You can also use the following command without grep -c 'READY'
to print a more verbose response that includes the worker's state, active session count, and connection state:
$ wget -q -O - http://localhost:9203/health?worker_info=1
Example response
When you check the health endpoint using wget
, Boundary returns a response with the following worker information:
$ wget -q -O - http://localhost:9203/health?worker_info=1 | grep -c 'READY'{"worker_process_info":{"state":"active", "active_session_count":0, "upstream_connection_state":"READY"}}
When you check the health endpoint using curl
, Boundary returns a response with the following worker information:
$ curl "worker:9403/health?worker_info=1"{ "worker_process_info":{ "state":"active", "active_session_count":0, "upstream_connection_state":"READY" }}
The response contains the following fields:
state
- The operational state of the worker. Possible worker states include active, shutdown, and unknown.active_session_count
- The number of active sessions on the worker.upstream_connection_state
- The connection state of the worker. This value indicates whether the worker can connect to an upstream address or connection. It can be any of the following states:CONNECTING
- The channel is trying to make a connection and is waiting for name resolution or the connection establishment.READY
- The channel has successfully established a connection, and any attempts to communicate have succeeded.TRANSIENT_FAILURE
- The channel suffered a transient failure such as a time out or socket error. A channel in this state will switch to theCONNECTING
state and try to establish a connection.IDLE
- The channel is not attempting to create a connection because there are no calls.SHUTDOWN
- The channel is shutting down. Any new calls fail immediately. Pending calls may continue running until Boundary cancels them.
Example configuration
Health checks are available for a controller defined with a purpose = "ops"
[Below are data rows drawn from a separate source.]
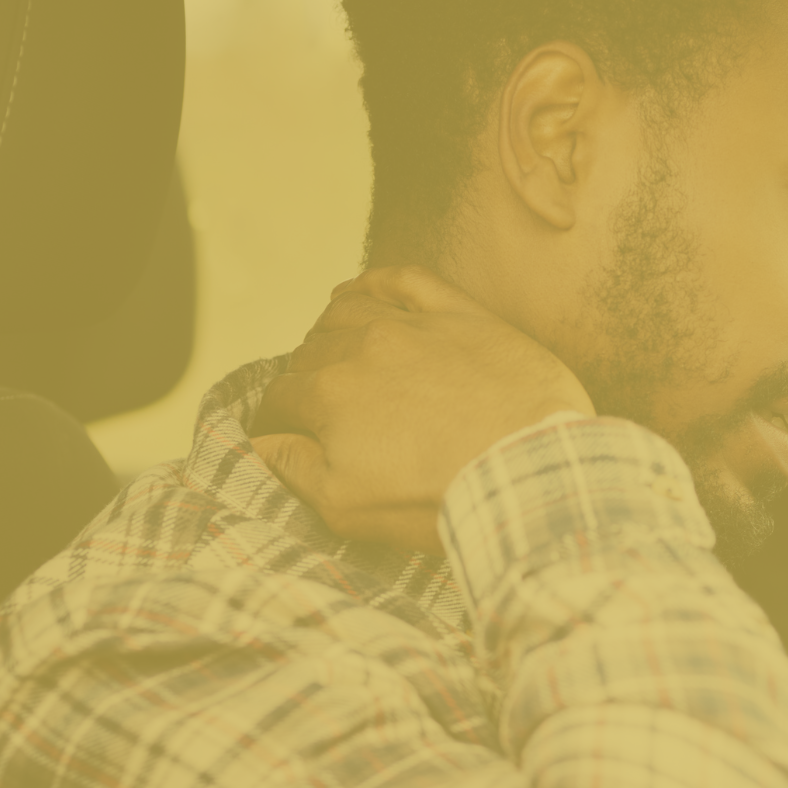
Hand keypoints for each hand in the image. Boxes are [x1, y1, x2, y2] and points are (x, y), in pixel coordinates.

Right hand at [250, 265, 593, 553]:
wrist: (528, 472)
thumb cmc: (441, 496)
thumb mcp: (348, 507)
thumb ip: (293, 469)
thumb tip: (259, 444)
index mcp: (330, 394)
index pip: (280, 398)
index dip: (276, 421)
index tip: (284, 437)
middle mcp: (364, 347)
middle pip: (312, 353)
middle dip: (305, 381)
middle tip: (322, 408)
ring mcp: (415, 325)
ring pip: (348, 310)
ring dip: (330, 330)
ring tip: (334, 352)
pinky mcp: (462, 316)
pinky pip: (405, 280)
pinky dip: (375, 282)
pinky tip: (363, 291)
listener stanza. For details on what fields are allowed in this stanza, refer to the documentation about TCP Listener.
An example listener stanza:
controller { name = "boundary-controller" database { url = "postgresql://<username>:<password>@10.0.0.1:5432/<database_name>" }} listener "tcp" { purpose = "api" tls_disable = true} listener "tcp" { purpose = "ops" tls_disable = true}
To enable a shutdown grace period, update the controller
block with a defined wait duration:
controller { name = "boundary-controller" database { url = "env://BOUNDARY_PG_URL" } graceful_shutdown_wait_duration = "10s"}
A complete example can be found under the Controller configuration docs.